The problem of low initial torque of a synchronous motor is also addressed in U.S. Pat. No. 4,830,412 entitled Starting System and Method Using a Hybrid Permanent Magnet/Induction Machine issued to Bernard A. Raad et al on May 16, 1989. This patent presents a hybrid machine, for starting a prime mover. This hybrid machine includes a squirrel cage having bars that are interposed between a set of permanent magnets. When ac power is applied to armature windings, this hybrid machine operates as a synchronous motor. When the rotor of this hybrid machine approaches synchronous rotation speed, the relative rotational velocity of the rotor and rotating field produced by the armature approaches zero, the inductively generated torque on the rotor approaches zero so that the magnetic field of the permanent magnets dominates the coupling between the rotor and the ac magnetic field from the armature. This hybrid machine thereafter operates as a synchronous motor.
Raad also discusses the following references by Mehl et al and by Cronin. Mehl et al, U.S. Pat. No. 4,481,459 discloses a permanent magnet brushless generator. Once synchronous speed is reached, ac power at the synchronous frequency of the main generator is applied to the stator windings thereof to cause the main generator to operate as a synchronous motor.
Cronin U.S. Pat.
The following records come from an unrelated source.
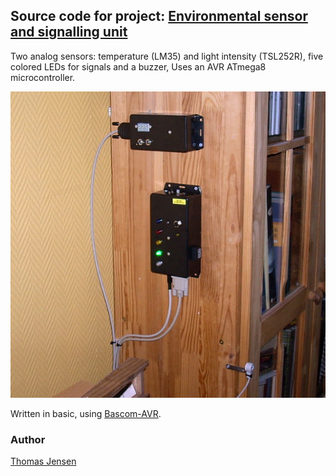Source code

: ## Source code for project: [Environmental sensor and signalling unit](https://link.stdout.no/i)

Two analog sensors: temperature (LM35) and light intensity (TSL252R), five colored LEDs for signals and a buzzer, Uses an AVR ATmega8 microcontroller.

![Environmental sensor and signalling unit](image.jpg)

Written in basic, using [Bascom-AVR](http://www.mcselec.com/).

### Author
[Thomas Jensen](https://thomas.stdout.no)

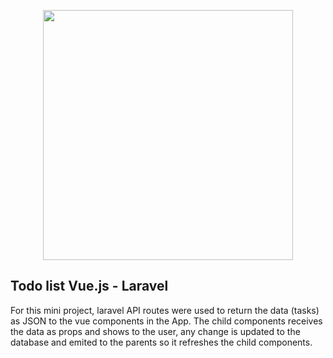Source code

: <p align="center"><a href="https://laravel.com" target="_blank"><img src="https://mauricius.dev/images/laravel-vue.png" width="400"></a></p>

## Todo list Vue.js - Laravel

For this mini project, laravel API routes were used to return the data (tasks) as JSON to the vue components in the App. The child components receives the data as props and shows to the user, any change is updated to the database and emited to the parents so it refreshes the child components.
No. 4,473,752 discloses a starter-generator machine which includes a rotor-shaped stator that is fixed within a squirrel cage induction rotor. The rotor has permanent magnets on its outer circumference. Once a given rotor speed is achieved, ac power is applied to the stator windings which surround the rotor. This synchronizes the rotating magnetic field of the permanent magnets with the rotating field developed by the stator to produce maximum motive power.
In U.S. Pat. No. 4,885,494 entitled Motor and Motor Device issued to Kazuhiko Higashi on Dec. 5, 1989, a superconducting motor is disclosed that is similar to the permanent magnet motors described above, in that it also operates as a hybrid induction-synchronous motor and has a squirrel cage rotor. It differs from the above patent by Raad in that it does not have any permanent magnets.
It would be advantageous to achieve the high maximum torque of the motor presented in the patent by Rabinowitz, the increased startup torque of the hybrid machines presented in the patents by Raad and Higashi without the complexity of the motor presented in Plunkett, et al.